The Coleco Adam is a home computer, an attempt in the early 1980s by American toy manufacturer Coleco to follow on the success of its ColecoVision game console. The Adam was not very successful, partly because of early production problems.
Coleco announced the Adam in June 1983 at the Summer Consumer Electronics Show (CES) and executives predicted sales of 500,000 by Christmas 1983. From the time of the computer's introduction to the time of its shipment, the price increased, from USD $525 to $725.

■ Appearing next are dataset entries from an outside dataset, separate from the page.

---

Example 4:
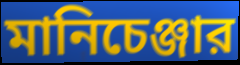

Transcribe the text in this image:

মানিচেঞ্জার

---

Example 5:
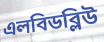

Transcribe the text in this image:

এলবিডব্লিউ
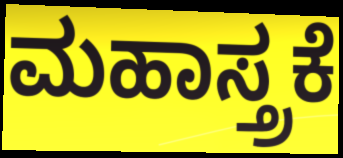
ಮಹಾಸ್ತ್ರಕೆ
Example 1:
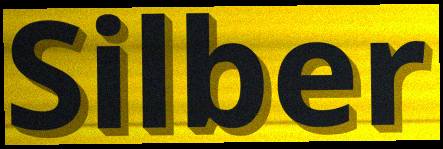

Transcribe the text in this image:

Silber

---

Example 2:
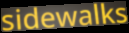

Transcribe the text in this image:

sidewalks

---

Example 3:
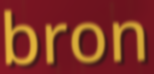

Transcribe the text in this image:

bron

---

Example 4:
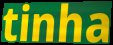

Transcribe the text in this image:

tinha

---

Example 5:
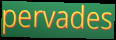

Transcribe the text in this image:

pervades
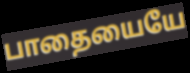
பாதையையே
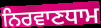
ਨਿਰਵਾਣਧਾਮ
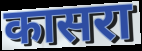
कासरा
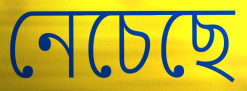
নেচেছে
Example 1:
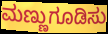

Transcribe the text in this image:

ಮಣ್ಣುಗೂಡಿಸು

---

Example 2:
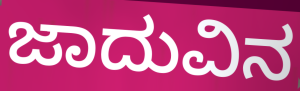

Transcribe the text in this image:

ಜಾದುವಿನ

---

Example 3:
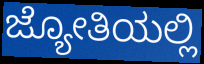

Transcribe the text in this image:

ಜ್ಯೋತಿಯಲ್ಲಿ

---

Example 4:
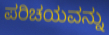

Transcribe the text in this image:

ಪರಿಚಯವನ್ನು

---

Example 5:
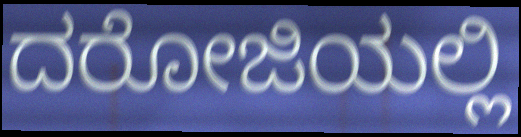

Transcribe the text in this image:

ದರೋಜಿಯಲ್ಲಿ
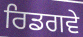
ਰਿਡਗਵੇ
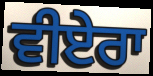
ਵੀਏਰਾ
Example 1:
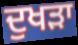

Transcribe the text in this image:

ਦੁਖੜਾ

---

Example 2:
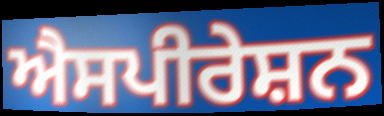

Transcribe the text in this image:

ਐਸਪੀਰੇਸ਼ਨ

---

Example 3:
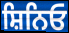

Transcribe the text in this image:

ਸ਼ਿਨਿਓ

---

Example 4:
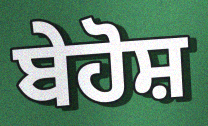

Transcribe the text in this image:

ਬੇਹੋਸ਼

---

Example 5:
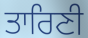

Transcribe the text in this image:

ਤਾਰਿਣੀ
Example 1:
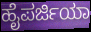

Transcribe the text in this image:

ಹೈಪರ್ಜಿಯಾ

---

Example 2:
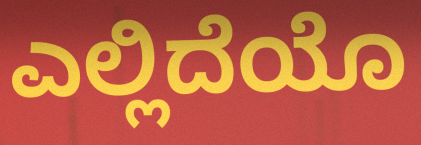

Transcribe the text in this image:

ಎಲ್ಲಿದೆಯೊ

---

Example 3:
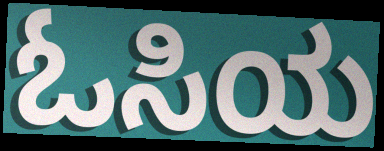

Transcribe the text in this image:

ಓಸಿಯ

In its favor, the Adam had a large software library from the start. It was derived from and compatible with the ColecoVision's software and accessories, and, in addition, the popular CP/M operating system was available as an option. Its price gave a complete system: an 80 kB RAM computer, tape drive, letter-quality printer, and software including the Buck Rogers: Planet of Zoom video game. The IBM PCjr sold for $669 but included no peripherals, and although the popular Commodore 64 sold for around $200, its price was not much lower after the purchase of a printer, tape or disk drive, and software.
Like many home computers of its day, the Adam was intended to use a television set for its display. The SmartWriter electronic typewriter loaded when the system was turned on. In this mode, the system operated just like a typewriter, printing letters as soon as the user typed them. Pressing the Escape/WP key put SmartWriter into word processor mode, which functioned similarly to a modern word processor.
A less expensive version of the Adam plugged into a ColecoVision, which delivered on one of ColecoVision's launch commitments that owners would one day be able to upgrade their game system to a fully featured computer system.